▶ [PROMPT] Copy out the records verbatim, everything from the line containing "list Zhotovitel je povinen bez" down to the line containing "text b) doklady", and nothing else.

▶ [PROVIDED ENTRIES]
.....

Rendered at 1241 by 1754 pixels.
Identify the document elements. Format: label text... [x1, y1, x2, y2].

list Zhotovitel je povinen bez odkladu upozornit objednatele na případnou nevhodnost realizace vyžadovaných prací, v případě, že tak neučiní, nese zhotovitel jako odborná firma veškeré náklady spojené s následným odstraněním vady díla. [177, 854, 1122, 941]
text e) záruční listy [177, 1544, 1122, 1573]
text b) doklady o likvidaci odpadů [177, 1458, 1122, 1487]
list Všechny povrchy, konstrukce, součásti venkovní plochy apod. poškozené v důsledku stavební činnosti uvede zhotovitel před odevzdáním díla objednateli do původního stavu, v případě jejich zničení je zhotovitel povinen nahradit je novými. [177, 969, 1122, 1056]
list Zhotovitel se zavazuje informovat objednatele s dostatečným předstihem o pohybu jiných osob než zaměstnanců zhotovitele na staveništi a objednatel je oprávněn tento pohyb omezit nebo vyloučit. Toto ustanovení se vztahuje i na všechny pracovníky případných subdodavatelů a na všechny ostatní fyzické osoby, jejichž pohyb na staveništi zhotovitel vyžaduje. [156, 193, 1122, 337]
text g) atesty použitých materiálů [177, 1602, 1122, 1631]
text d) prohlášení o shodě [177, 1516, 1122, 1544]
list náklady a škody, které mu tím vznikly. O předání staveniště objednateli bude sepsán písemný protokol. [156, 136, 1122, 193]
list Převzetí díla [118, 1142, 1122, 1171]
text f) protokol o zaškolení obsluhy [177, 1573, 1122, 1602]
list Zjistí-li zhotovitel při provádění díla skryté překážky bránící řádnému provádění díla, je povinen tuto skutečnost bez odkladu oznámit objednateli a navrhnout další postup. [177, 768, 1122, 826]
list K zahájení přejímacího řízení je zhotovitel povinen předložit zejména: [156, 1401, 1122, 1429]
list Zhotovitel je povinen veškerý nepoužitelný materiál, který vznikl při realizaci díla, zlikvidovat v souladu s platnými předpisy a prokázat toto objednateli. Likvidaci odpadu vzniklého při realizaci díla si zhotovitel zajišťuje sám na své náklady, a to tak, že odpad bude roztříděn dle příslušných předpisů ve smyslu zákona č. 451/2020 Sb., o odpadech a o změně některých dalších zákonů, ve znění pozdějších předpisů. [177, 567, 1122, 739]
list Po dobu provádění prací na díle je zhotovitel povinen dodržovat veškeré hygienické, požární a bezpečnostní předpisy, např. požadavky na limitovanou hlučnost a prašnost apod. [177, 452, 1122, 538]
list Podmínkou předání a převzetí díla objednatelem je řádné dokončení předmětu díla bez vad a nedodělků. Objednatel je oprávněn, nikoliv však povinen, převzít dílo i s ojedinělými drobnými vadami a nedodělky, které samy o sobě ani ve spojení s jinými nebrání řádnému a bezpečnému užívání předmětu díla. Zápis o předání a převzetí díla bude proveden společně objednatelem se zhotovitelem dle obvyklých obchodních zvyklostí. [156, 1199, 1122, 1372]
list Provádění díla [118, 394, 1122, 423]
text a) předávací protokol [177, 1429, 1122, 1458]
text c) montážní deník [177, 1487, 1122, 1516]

.....

▶ [ANSWER TO THIS EXERCISE]
list Zhotovitel je povinen bez odkladu upozornit objednatele na případnou nevhodnost realizace vyžadovaných prací, v případě, že tak neučiní, nese zhotovitel jako odborná firma veškeré náklady spojené s následným odstraněním vady díla. [177, 854, 1122, 941]
text e) záruční listy [177, 1544, 1122, 1573]
text b) doklady o likvidaci odpadů [177, 1458, 1122, 1487]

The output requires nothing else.